Ik ben een overtuigd voorstander van geweldloosheid en meer dan mijn vader een rationalist. Ik geloof dat de mens, gedreven door wetenschap, via rationeel denken tot oplossingen kan komen voor persoonlijke en maatschappelijke problemen. Dit betekent ook een afstand nemen van dogmatisme en fundamentalisme en het herkennen en overwinnen van vooroordelen. Een open dialoog in een vrije samenleving is daarbij essentieel. Dit vereist ook persoonlijke vrijheid en verantwoordelijkheid, inclusief maatschappelijke verantwoordelijkheden.

Want ook individuele rationele mensen zijn in hun gedrag sociale wezens, waar voor elkaar zorgen, elkaar vrijheid te gunnen, en ons te verdedigen tegen – al dan niet gewelddadige – pogingen de vrijheid van anderen te beperken of zelfs te ontnemen. En ondanks mijn politieke belangstelling en ondanks mijn opvattingen die men rationaal libertijns kan karakteriseren, stuitte ik pas bij toeval – op zoek naar informatie over een onderwerp die ik in een volgende voordracht wilde gaan verwerken – op de Libertaire Partij, en toen ik de beginselverklaring had gelezen realiseerde ik dat die tekst het dichtst bij kwam bij waar ik al 55 jaar als politiek ontheemde op naar zoek was.

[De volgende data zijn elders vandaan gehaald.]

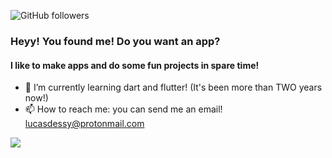 ![GitHub followers](https://img.shields.io/github/followers/lucasdessy?style=social)
### Heyy! You found me! Do you want an app?
#### I like to make apps and do some fun projects in spare time!
- 🌱 I’m currently learning dart and flutter! (It's been more than TWO years now!)
- 📫 How to reach me: you can send me an email! [lucasdessy@protonmail.com](mailto:lucasdessy@protonmail.com)


<img align="center" src="https://github-readme-stats.vercel.app/api/top-langs/?username=lucasdessy&count_private=true&hide=css&layout=compact&theme=tokyonight&langs_count=4" />
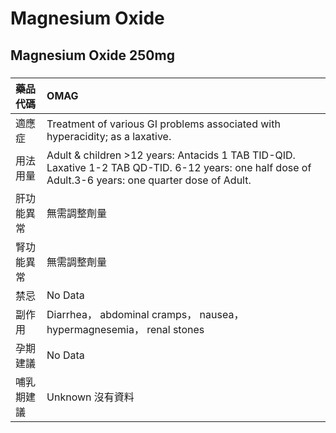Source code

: # Magnesium Oxide

## Magnesium Oxide 250mg

##### 

| 藥品代碼   | OMAG                                                                                                                                                  |
|:-----------|:------------------------------------------------------------------------------------------------------------------------------------------------------|
| 適應症     | Treatment of various GI problems associated with hyperacidity; as a laxative.                                                                         |
| 用法用量   | Adult & children >12 years: Antacids 1 TAB TID-QID. Laxative 1-2 TAB QD-TID. 6-12 years: one half dose of Adult.3-6 years: one quarter dose of Adult. |
| 肝功能異常 | 無需調整劑量                                                                                                                                          |
| 腎功能異常 | 無需調整劑量                                                                                                                                          |
| 禁忌       | No Data                                                                                                                                               |
| 副作用     | Diarrhea， abdominal cramps， nausea， hypermagnesemia， renal stones                                                                                 |
| 孕期建議   | No Data                                                                                                                                               |
| 哺乳期建議 | Unknown 沒有資料                                                                                                                                      |

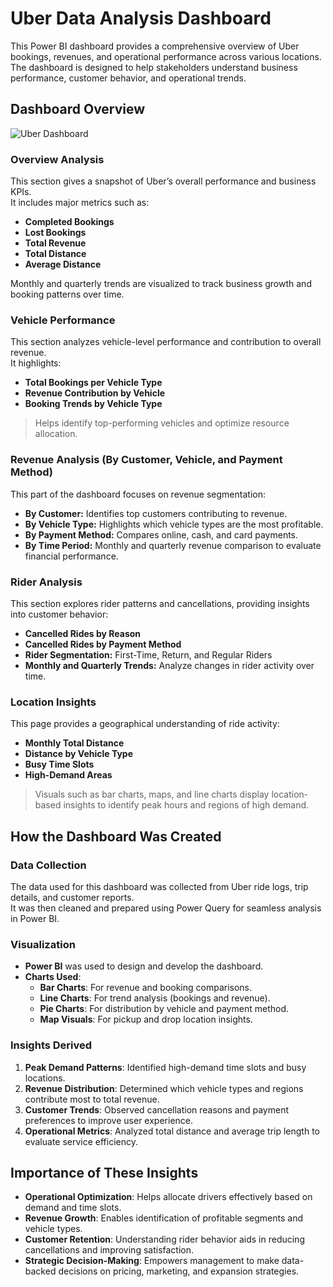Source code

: # Uber Data Analysis Dashboard

This Power BI dashboard provides a comprehensive overview of Uber bookings, revenues, and operational performance across various locations.  
The dashboard is designed to help stakeholders understand business performance, customer behavior, and operational trends.

## Dashboard Overview

![Uber Dashboard](<img width="1429" height="787" alt="Screenshot 2025-11-01 132543" src="https://github.com/user-attachments/assets/6411bc92-19dc-40b0-a496-a00f2576b868" />
)

### Overview Analysis

This section gives a snapshot of Uber’s overall performance and business KPIs.  
It includes major metrics such as:
- **Completed Bookings**
- **Lost Bookings**
- **Total Revenue**
- **Total Distance**
- **Average Distance**

Monthly and quarterly trends are visualized to track business growth and booking patterns over time.

### Vehicle Performance

This section analyzes vehicle-level performance and contribution to overall revenue.  
It highlights:
- **Total Bookings per Vehicle Type**
- **Revenue Contribution by Vehicle**
- **Booking Trends by Vehicle Type**

> Helps identify top-performing vehicles and optimize resource allocation.

### Revenue Analysis (By Customer, Vehicle, and Payment Method)

This part of the dashboard focuses on revenue segmentation:
- **By Customer:** Identifies top customers contributing to revenue.
- **By Vehicle Type:** Highlights which vehicle types are the most profitable.
- **By Payment Method:** Compares online, cash, and card payments.
- **By Time Period:** Monthly and quarterly revenue comparison to evaluate financial performance.

### Rider Analysis

This section explores rider patterns and cancellations, providing insights into customer behavior:
- **Cancelled Rides by Reason**
- **Cancelled Rides by Payment Method**
- **Rider Segmentation:** First-Time, Return, and Regular Riders
- **Monthly and Quarterly Trends:** Analyze changes in rider activity over time.

### Location Insights

This page provides a geographical understanding of ride activity:
- **Monthly Total Distance**
- **Distance by Vehicle Type**
- **Busy Time Slots**
- **High-Demand Areas**

> Visuals such as bar charts, maps, and line charts display location-based insights to identify peak hours and regions of high demand.

## How the Dashboard Was Created

### Data Collection

The data used for this dashboard was collected from Uber ride logs, trip details, and customer reports.  
It was then cleaned and prepared using Power Query for seamless analysis in Power BI.

### Visualization

- **Power BI** was used to design and develop the dashboard.
- **Charts Used**:
  - **Bar Charts**: For revenue and booking comparisons.
  - **Line Charts**: For trend analysis (bookings and revenue).
  - **Pie Charts**: For distribution by vehicle and payment method.
  - **Map Visuals**: For pickup and drop location insights.

### Insights Derived

1. **Peak Demand Patterns**: Identified high-demand time slots and busy locations.  
2. **Revenue Distribution**: Determined which vehicle types and regions contribute most to total revenue.  
3. **Customer Trends**: Observed cancellation reasons and payment preferences to improve user experience.  
4. **Operational Metrics**: Analyzed total distance and average trip length to evaluate service efficiency.

## Importance of These Insights

- **Operational Optimization**: Helps allocate drivers effectively based on demand and time slots.  
- **Revenue Growth**: Enables identification of profitable segments and vehicle types.  
- **Customer Retention**: Understanding rider behavior aids in reducing cancellations and improving satisfaction.  
- **Strategic Decision-Making**: Empowers management to make data-backed decisions on pricing, marketing, and expansion strategies.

En de belangrijkste alinea uit de beginselverklaring is voor mij: “Wij zijn van oordeel dat alle groepsverbanden hun rechten en bevoegdheden ontlenen aan de mensen die hen hebben opgericht, en dat zij de vrijheid van anderen niet mogen inperken, net zo min als de mensen die de verbanden hebben opgericht dat zelfstandig zouden mogen. Derhalve ontkennen wij het recht van enige overheid om de rechten van enig individu te schenden”.

Met één (redactionele) opmerking dat voor de ‘oprichters’ van die groepsverbanden moet worden gelezen ‘oprichters én leden’; vrijwillige leden, die ook altijd het recht moeten hebben zonder consequenties zich als lid weer terug te trekken uit een groepsverband. Dit principe is overigens aan het einde van de 19e eeuw al door Abraham Kuyper, in die tijd de (geestelijke en politieke) voorman van het gereformeerde Nederlandse volksdeel, beschreven en hij noemde dat principe “Soevereiniteit in eigen Kring” uitvoerig beschreven in zijn redevoering uit 1880 bij de officiële opricht van de Vrije Universiteit. Want de Vrije Universiteit werd Vrije Universiteit gedoopt, omdat het vrij was van de overheid, met als consequenties dat de geloofsgenoten de gehele universiteit ook zelf financierde met collectes. Alle andere universiteiten werden gefinancierd door de overheid. De overheid heeft daar natuurlijk niets te zoeken.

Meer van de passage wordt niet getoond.